LISTED RECORDS ->
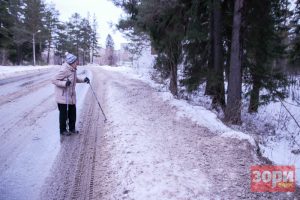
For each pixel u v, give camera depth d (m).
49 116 8.51
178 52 13.23
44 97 11.68
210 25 11.46
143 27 13.12
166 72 15.52
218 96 11.49
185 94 13.81
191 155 5.29
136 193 4.01
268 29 11.02
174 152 5.43
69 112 6.81
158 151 5.45
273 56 11.84
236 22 9.28
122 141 6.00
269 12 10.76
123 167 4.81
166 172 4.57
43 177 4.58
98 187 4.31
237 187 4.21
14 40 45.50
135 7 13.08
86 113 9.07
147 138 6.19
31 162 5.14
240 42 9.35
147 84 17.34
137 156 5.16
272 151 7.00
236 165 4.94
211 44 11.59
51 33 61.12
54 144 6.10
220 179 4.42
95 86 16.09
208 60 11.84
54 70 30.59
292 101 13.94
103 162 5.17
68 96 6.63
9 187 4.25
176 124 7.41
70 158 5.35
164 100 10.72
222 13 11.23
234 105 9.52
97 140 6.41
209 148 5.67
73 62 6.61
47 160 5.24
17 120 7.93
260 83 11.71
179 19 11.37
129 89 14.15
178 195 3.94
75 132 6.88
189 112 8.52
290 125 11.36
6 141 6.22
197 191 4.05
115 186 4.28
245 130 8.98
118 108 9.20
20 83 16.33
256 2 10.39
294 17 12.30
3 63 42.28
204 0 10.35
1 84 15.57
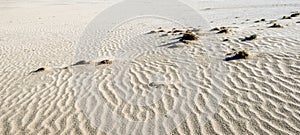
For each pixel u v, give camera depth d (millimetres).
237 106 4898
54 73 7773
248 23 12594
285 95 5027
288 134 3977
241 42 8672
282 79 5656
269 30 9828
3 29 17344
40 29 16703
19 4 37562
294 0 25703
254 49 7781
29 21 20750
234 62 6973
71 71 7820
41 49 11141
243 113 4660
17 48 11586
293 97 4918
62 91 6398
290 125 4168
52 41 12688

AIM OF THE TASK -> Search the listing for the word "each". Copy every line in which it occurs.

RESULT ->
For each pixel u v, give camera depth d (m).
For each pixel u v, give camera depth d (millimetres).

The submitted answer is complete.